Document section:
---+---
Sole arbitrator: Prof. Dr. jur. Bernhard Gomard
Parties: Claimant: Elf Aquitaine Iran (France); Defendant: National Iranian Oil Company (Iran)
Published in: French translation in Revue de l'arbitrage (1984) pp. 401-421
law applicable to arbitration
law applicable to substance
autonomy (separability) of the arbitration clause
exhaustion of local remedies
On 27 August 1966, the National Iranian Oil Company ("NIOC") signed in Tehran an exploration and production contracting agreement with the Entreprise de Recherches et d'Activités Pétrolières ("ERAP"), a French State agency, and the French company Société Française de Pétroles d'Iran (Sofiran). The agreement contained in Art. 41 a comprehensive arbitration clause.
Sofiran was to explore for oil within certain designated areas of Iran, and to supply the technical services to exploit the oil fields discovered. ERAP was to contribute the initial funds for financing the exploration operations and, if oil fields were discovered, carry out the exploitation, until the cash flow, accruing to NIOC as a result of the operations, would enable NIOC to provide the financing. NIOC was liable for the repayment of the funds advanced by ERAP, but only if oil fields were discovered and commercial production of oil (regular export of at least 100,000 cubic metres of oil) had commenced. NIOC also undertook to sell to ERAP a certain percentage of the crude oil extracted from the discovered fields, at a preferential price.
---+---
What to work on: Carry on the arbitration summary about Elf Aquitaine Iran and the National Iranian Oil Company from its last sentence.
---+---
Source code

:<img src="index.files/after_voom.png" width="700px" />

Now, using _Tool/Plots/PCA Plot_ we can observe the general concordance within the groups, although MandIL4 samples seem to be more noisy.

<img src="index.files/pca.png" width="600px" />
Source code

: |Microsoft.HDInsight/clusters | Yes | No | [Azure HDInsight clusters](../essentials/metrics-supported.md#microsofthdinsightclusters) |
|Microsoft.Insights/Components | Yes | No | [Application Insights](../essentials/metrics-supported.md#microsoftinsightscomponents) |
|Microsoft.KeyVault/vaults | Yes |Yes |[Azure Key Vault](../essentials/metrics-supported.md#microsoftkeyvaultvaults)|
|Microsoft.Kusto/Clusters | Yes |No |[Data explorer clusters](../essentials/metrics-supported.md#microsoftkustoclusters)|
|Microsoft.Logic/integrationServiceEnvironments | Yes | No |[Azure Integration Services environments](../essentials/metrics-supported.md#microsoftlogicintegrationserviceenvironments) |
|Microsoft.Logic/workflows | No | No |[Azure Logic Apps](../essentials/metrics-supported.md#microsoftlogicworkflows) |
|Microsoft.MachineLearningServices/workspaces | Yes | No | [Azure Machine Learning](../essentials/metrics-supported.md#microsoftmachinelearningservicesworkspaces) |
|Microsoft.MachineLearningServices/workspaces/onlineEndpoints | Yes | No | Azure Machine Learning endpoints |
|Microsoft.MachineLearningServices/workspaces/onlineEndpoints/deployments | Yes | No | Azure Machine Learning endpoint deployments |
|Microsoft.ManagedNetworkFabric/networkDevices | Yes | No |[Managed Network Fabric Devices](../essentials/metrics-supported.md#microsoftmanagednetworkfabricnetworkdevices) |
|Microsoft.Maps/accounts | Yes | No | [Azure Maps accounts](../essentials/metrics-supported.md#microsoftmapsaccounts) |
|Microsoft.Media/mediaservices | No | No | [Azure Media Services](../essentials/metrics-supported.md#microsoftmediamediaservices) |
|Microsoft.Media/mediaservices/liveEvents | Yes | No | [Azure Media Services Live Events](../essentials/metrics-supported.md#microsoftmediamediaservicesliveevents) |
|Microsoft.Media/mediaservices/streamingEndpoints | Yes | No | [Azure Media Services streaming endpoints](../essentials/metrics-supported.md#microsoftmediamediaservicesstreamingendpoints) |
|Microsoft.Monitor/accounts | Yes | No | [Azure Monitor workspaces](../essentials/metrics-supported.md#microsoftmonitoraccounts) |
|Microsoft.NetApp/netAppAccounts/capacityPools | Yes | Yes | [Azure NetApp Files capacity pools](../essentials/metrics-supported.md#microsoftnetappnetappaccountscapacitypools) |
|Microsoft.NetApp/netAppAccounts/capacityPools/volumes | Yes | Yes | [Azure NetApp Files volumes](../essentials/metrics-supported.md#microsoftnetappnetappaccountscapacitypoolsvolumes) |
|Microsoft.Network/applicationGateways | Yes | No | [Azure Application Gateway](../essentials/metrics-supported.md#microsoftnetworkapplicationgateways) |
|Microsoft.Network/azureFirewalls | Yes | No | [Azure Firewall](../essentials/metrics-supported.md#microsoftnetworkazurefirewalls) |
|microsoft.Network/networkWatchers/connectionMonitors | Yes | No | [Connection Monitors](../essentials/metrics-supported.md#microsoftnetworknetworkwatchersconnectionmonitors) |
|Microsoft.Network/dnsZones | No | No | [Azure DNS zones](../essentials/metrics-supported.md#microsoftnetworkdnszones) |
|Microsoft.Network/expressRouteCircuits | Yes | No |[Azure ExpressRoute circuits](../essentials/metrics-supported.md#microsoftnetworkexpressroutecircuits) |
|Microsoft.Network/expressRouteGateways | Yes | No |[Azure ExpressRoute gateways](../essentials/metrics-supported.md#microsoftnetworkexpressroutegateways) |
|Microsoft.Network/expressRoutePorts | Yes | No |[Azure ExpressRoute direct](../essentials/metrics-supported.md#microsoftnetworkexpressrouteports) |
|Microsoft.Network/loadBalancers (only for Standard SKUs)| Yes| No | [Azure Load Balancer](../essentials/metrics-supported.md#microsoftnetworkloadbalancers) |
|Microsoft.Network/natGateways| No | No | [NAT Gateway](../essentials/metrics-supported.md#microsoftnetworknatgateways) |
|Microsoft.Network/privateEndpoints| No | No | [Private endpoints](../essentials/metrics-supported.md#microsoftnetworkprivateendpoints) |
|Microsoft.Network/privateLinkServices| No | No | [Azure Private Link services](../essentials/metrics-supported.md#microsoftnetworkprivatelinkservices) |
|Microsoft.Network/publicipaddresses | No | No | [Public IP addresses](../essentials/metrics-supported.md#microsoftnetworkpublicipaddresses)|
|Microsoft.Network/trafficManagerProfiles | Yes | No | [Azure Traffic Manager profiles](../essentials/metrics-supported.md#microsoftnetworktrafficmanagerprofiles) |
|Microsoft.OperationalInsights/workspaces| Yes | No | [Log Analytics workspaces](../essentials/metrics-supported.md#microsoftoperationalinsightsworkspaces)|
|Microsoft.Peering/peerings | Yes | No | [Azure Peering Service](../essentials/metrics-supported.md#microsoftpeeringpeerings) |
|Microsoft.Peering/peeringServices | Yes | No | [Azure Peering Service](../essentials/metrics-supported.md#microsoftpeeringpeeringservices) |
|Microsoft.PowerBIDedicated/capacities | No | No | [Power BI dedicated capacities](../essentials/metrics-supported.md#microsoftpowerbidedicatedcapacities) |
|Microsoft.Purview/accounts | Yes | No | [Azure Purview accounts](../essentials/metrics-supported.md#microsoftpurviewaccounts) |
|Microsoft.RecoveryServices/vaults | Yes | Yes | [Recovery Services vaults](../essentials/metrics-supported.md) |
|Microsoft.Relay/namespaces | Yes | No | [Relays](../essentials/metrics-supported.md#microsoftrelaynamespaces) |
---+---
Response below:
Under the agreement, ERAP had the right to associate its affiliate, Société Nationale des Pétroles de Aquitaine ("SNPA"), with its activities, and ERAP and SNPA had a right to transfer their interests in the rights acquired and the obligations undertaken by them under the agreement to companies controlled by either ERAP or SNPA. During the period from 1967 to 1977 ERAP assigned all its interests to its subsidiary, Elf Iran; SNPA assigned all its interests in the agreement to Aquitaine Iran. Thereafter, Elf Iran and Aquitaine Iran merged into Elf Aquitaine Iran ("ELF"), which, therefore, became a party to the agreement. ELF is the claimant in the present arbitration.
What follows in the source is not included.